*** Opening of Source extract ***
RNs to Picket Ohio, West Virginia, and California Community Health Systems Hospitals March 19
NNOC/CNA Press Release, 3/14/13
To Protest Care Problems, Labor Law Violations
Registered nurses at five Community Health Systems hospitals in West Virginia, Ohio, and California will hold a national day of action Tuesday, March 19 to call attention to brazen violations of federal law by CHS-affiliated hospitals and the hospitals’ failure to address rampant patient care problems.
“With their outrageous behavior, ignoring the democratic vote of the nurses, retaliation and threats against those who provide hands-on care for their patients, and disgraceful dismissal of concerns over widespread patient safety problems, these hospitals could be a poster child for lawless behavior,” says Deborah Burger, RN, co-president of National Nurses United.
All five of the facilities – Bluefield Regional Medical Center and Greenbrier Valley Medical Center in West Virginia, Affinity Medical Center in Ohio, and Barstow Community and Fallbrook hospitals in California – are represented by NNU affiliates, including National Nurses Organizing Committee and the California Nurses Association.
Picketing will be held Tuesday, March 19 at:
- Bluefield Regional Medical Center, 510 Maryland Ave., Bluefield, WVa., 6 p.m. to 8:30 p.m.
- Greenbrier Valley Medical Center, picket at 122 Maplewood Ave., Ronceverte, WVa, 6 p.m. to 8:30 p.m.
- Affinity Medical Center, 875 8th St. NE, Massillon, Oh, 6 p.m. to 8:30 p.m.
- Barstow Community Hospital, 820 East Mountain View St., Barstow, Ca, 6:30-9 a.m. and 4-7 p.m.
- Fallbrook Hospital, 624 E. Elder St., Fallbrook, Ca., 6 p.m. to 8 p.m.
CHS is the second largest for-profit hospital chain in the U.S., and one of the wealthiest. Over the past five years, CHS reported over $1.5 billion in profits to the Security Exchange Commission. CHS CEO Wayne Smith piled up $21.5 million in total compensation in 2011, according to the AFL-CIO Executive Pay Watch project.
Despite the secret ballot elections for union representation by the RNs at each of the hospitals last year, hospital officials have illegally refused to negotiate in West Virginia and Ohio while walking away from bargaining at the Southern California facilities.
Refusal to bargain as well as numerous other wanton and illegal violations of the nurses’ rights and federal labor law have already prompted the National Labor Relations Board to issue a series of complaints, with the real possibility the hospitals will end up in court.
*** Close of Source extract ***
■ **Exercise instructions**
**1.** Answer these questions about the press release on the nurses' pickets:
(a) What position does Deborah Burger hold?
(b) According to the AFL-CIO Executive Pay Watch project, how much total compensation did CHS CEO Wayne Smith receive in 2011?
(c) Which agency has issued a series of complaints over the hospitals' refusal to bargain?
**2.** Which Community Health Systems hospitals does the press release on the nurses' pickets name, and in which state is each one located?
**3.** Carry the press release on the nurses' pickets forward from its last sentence.
*** Opening of Source material ***
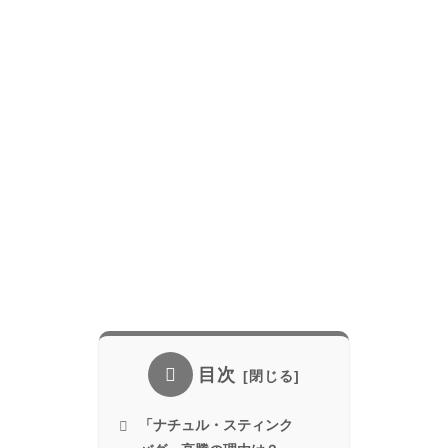
目次
「ナチュル・スティンク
*** Close of Source material ***
■ **Results of the exercise**
**1.**
(a) She is co-president of National Nurses United.
(b) $21.5 million.
(c) The National Labor Relations Board.

**2.**
- Bluefield Regional Medical Center: West Virginia
- Greenbrier Valley Medical Center: West Virginia
- Affinity Medical Center: Ohio
- Barstow Community Hospital: California
- Fallbrook Hospital: California

**3.**
Other egregious, illegal behavior includes retaliation against nurse activists, gag rules restricting the RNs’ free speech rights, and unilateral changes in work rules and policies.
The RNs are especially appalled by threats made against nurses who seek to resolve serious problems with unsafe staffing and other patient care concerns. When the RNs have attempted to address the issues to hospital managers, by submitting forms saying they will carry out the assignment despite their objection (ADOs) that it could adversely impact patients, several of the hospitals have reacted with threats of discipline, threats to challenge the RNs’ legal licensure, and in at least one case, a threat of physical harm.
“What a disgraceful message to send to your community, that when nurses attempt to improve conditions to protect patients, they face harassment, intimidation, and threats to their job and personal safety. Nurses and NNU will not stand for such reprehensible behavior,” Burger said.
"The ADO gives RNs a voice,” said Affinity RN Sarah Falanga. “We need this voice to make sure that patients are safe. We have a duty and an obligation to provide patients the level of care prescribed to them by the doctor. We can't do that when we are caring for three to four patients (in intensive care). We are ready and willing to fight for the safety of our patients," she said
Fallbrook RN Veronica Poss explained that the nurses at her facility will be out March 19 “to let patients know we are here to advocate from the bedside.”
“We joined CNA because we wanted a voice in patient care. Assignment Despite Objection forms are accepted at CNA-represented hospitals across the state and the country but Fallbrook Hospital and other CHS owned hospitals refuse to even look at them. Why would CHS not want to hear from frontline caregivers about our patients’ needs?” Poss asks.
Among the long term consequences is the erosion of the RN workforce, evidenced in high turnover rates of RNs, which costs local communities, patients and families their most valued, experienced RNs.
Just prior to a Valentine’s Day protest last month, Bluefield RN Ramona Boyer noted, "My patients are someone's mothers, fathers, babies, sisters, brothers, and they entrust their lives to us. I want to have the staff that would allow me to care for them in the same way I would want my family to be cared for. They deserve nothing less."
Labor board hearings on the violations are scheduled in April for Affinity, Fallbrook and Barstow, and are pending at Bluefield and Greenbrier.